Greater Butterfly-orchid

©Philip Precey

Greater Butterfly-orchid

©Jim Higham

Greater butterfly-orchid

Scientific name: Platanthera chlorantha
The Greater butterfly-orchid is a tall orchid of hay meadows, grasslands and ancient woodlands. It has whitish-green flowers that have spreading petals and sepals - a bit like the wings of a butterfly.

Species information

Statistics

Height: 20-40cm

Conservation status

Classified as Near Threatened on the Vascular Plant Red Data List for Great Britain.

When to see

May to July

About

The Greater butterfly-orchid is a distinctive plant of hay meadows, grasslands and ancient woodlands on chalk soils.
Its flower spike can grow quite tall, displaying up to 30 whitish-green flowers in a loose cluster from May to July.
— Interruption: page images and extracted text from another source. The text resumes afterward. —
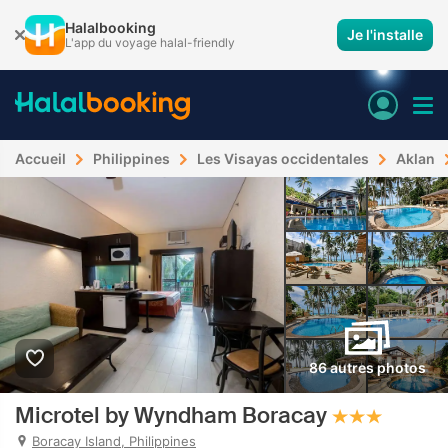
Halalbooking
Je l'installe
L'app du voyage halal-friendly
Accueil
Philippines
Les Visayas occidentales
Aklan
86 autres photos
Microtel by Wyndham Boracay
Boracay Island, Philippines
The spreading sepals and petals of the flowers look a bit like the wings of a butterfly.

How to identify

The Greater butterfly orchid has a tall flower spike with loosely clustered, whitish-green flowers, each with spreading sepals and petals. It has a pair of broad, shiny, elliptical and spotless leaves at the base of its stem. The very similar Lesser Butterfly-orchid holds its two pollen-bearing structures inside its flowers parallel and much closer together.

Distribution

Widespread, but most common in Southern England.

Did you know?

The flowers of the Greater butterfly-orchid produce a strong scent at night, attracting night-flying moths that pollinate it.

How people can help

The Wildlife Trusts manage many grassland and woodland habitats sympathetically for the benefit of all kinds of wildlife. Careful grazing with traditional breeds, hay-cutting at the right time, scrub clearance and coppicing are just some of the ways grasslands and woodlands are kept in good condition. By volunteering for your local Trust you can help too, and you'll make new friends and learn new skills along the way.